27. Voorts klaagt klager dat hij op 1 en 2 juli 2004 ten onrechte geen kopie schuldbekentenis met alle handtekeningen erop heeft ontvangen van de (medewerker van de) notaris. Van akten worden echter enkel afschriften afgegeven, waarop uitsluitend de handtekening van de notaris staat vermeld, niet die van de personen die de akten ondertekenden.
28. Aangezien ervan moet worden uitgegaan dat de in de akte van levering vermelde koopsom van f 30.000,- juist is, bestaat voor rectificatie geen aanleiding.Wel is gebleken dat in de akte ten onrechte staat vermeld dat klager de koopsom heeft gestort op één van de bankrekeningen van de Stichting Derdengelden B.V. Notarispraktijk [V]. De notaris heeft deze onjuistheid ook erkend. De wijze van betalen van de koopprijs is derhalve niet juist vermeld, doch de kamer acht geen reden aanwezig om de notaris hiervoor een maatregel op te leggen.
29. De klacht dat de notaris het verkoopster mogelijk maakt klager op te lichten tot slot, wordt afgewezen.

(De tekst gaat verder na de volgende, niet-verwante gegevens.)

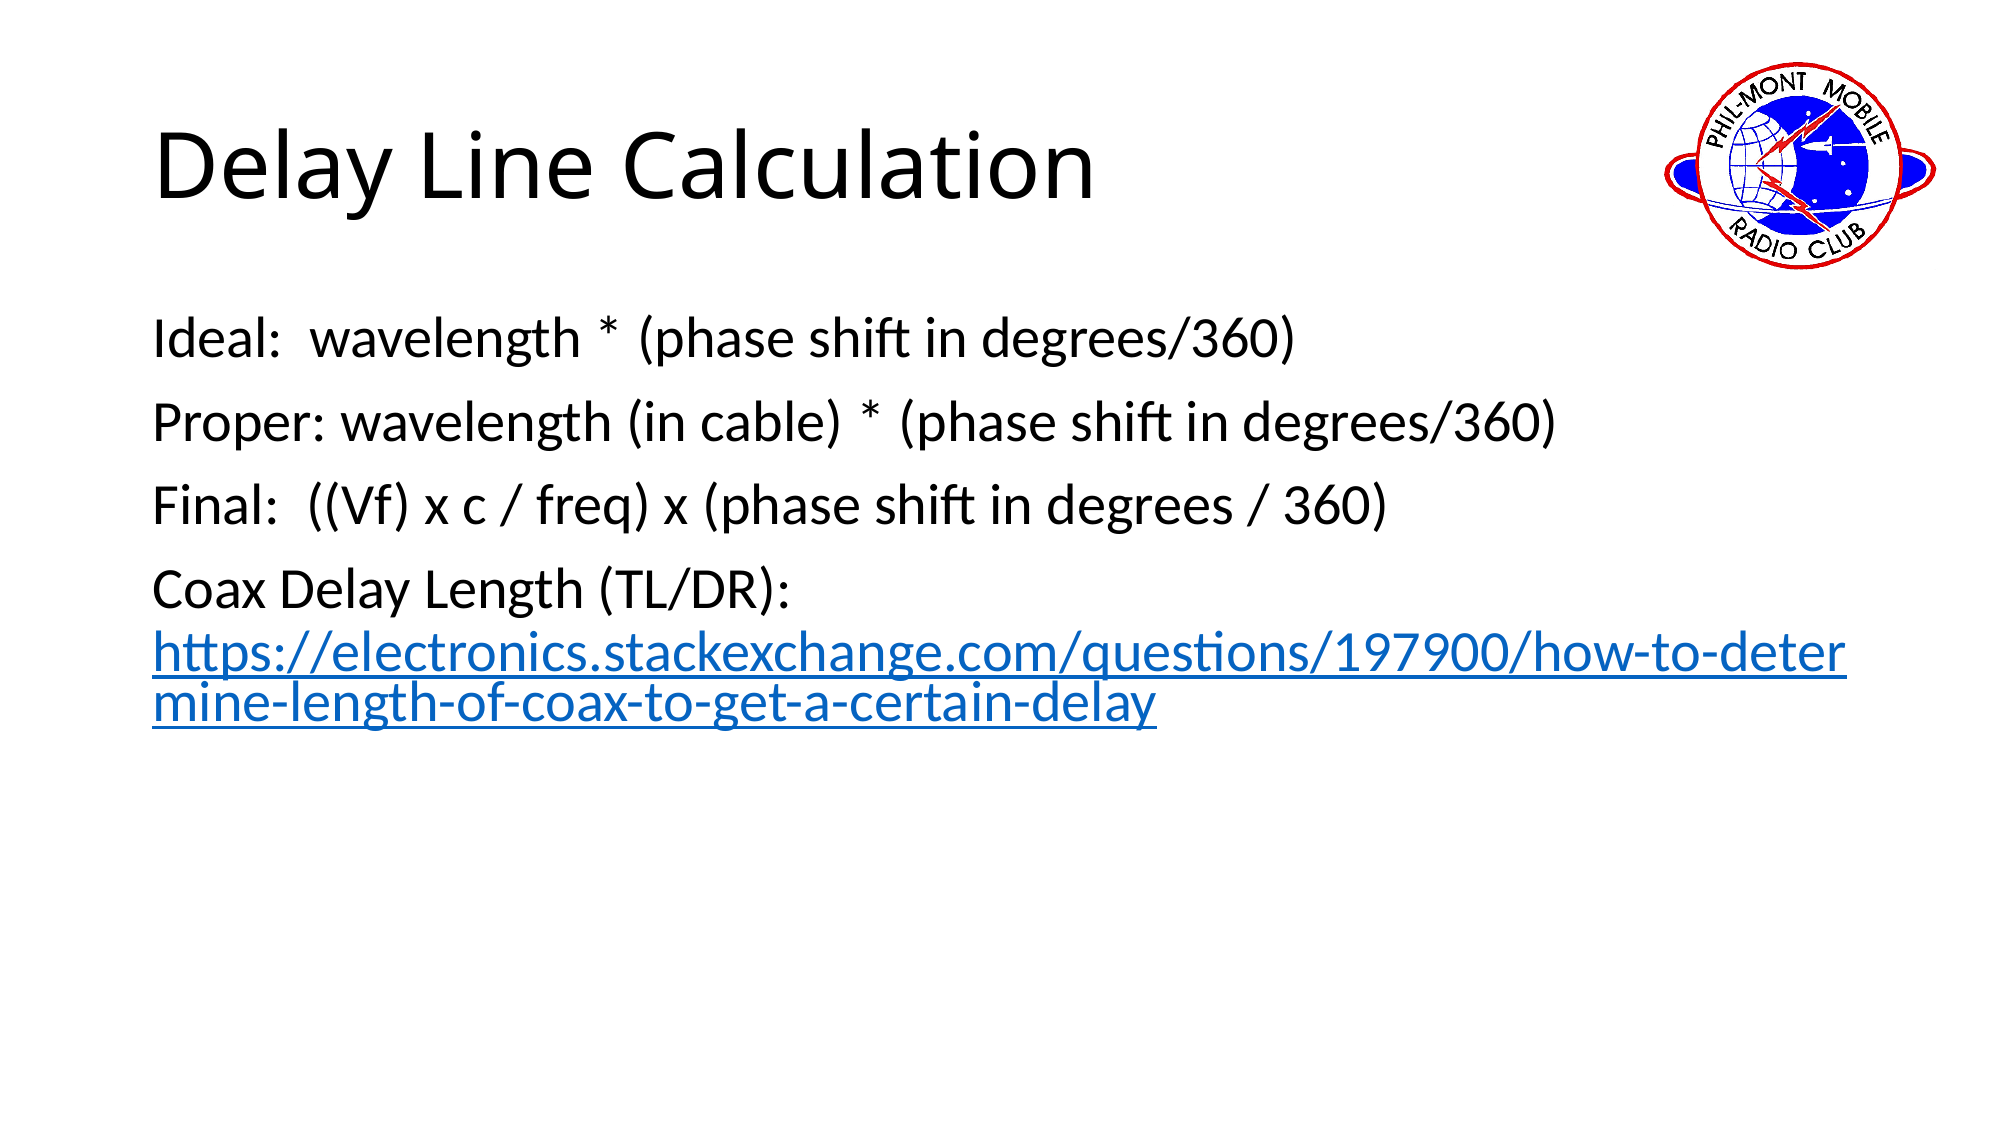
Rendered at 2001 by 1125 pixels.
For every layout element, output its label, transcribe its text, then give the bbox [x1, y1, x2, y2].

list Ideal: wavelength * (phase shift in degrees/360) Proper: wavelength (in cable) * (phase shift in degrees/360) Final: ((Vf) x c / freq) x (phase shift in degrees / 360) Coax Delay Length (TL/DR): https://electronics.stackexchange.com/questions/197900/how-to-determine-length-of-coax-to-get-a-certain-delay [137, 299, 1863, 1014]
picture [1863, 59, 1938, 270]
title Delay Line Calculation [137, 59, 1863, 278]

Zoals reeds eerder overwogen moet er van worden uitgegaan dat de in de akte van levering genoemde koopprijs van f 30.000,- juist is.
verklaart de klachten ongegrond, behoudens de klacht dat in de akte van levering ten onrechte staat vermeld dat klager de koopsom heeft gestort op één van de bankrekeningen van de Stichting Derdengelden B.V. Notarispraktijk [V];
verstaat dat geen tuchtmaatregel wordt opgelegd.
Deze beslissing is genomen door mrs. F.L.J.M Heijnen, plaatsvervangend-voorzitter, J.H. Jochems, F. Hoppel en W. van Ringelesteijn, leden en mr.ir. A.J.E. Cartigny, plaatsvervangend-lid, in tegenwoordigheid van de secretaris en uitgesproken in het openbaar op 18 maart 2005.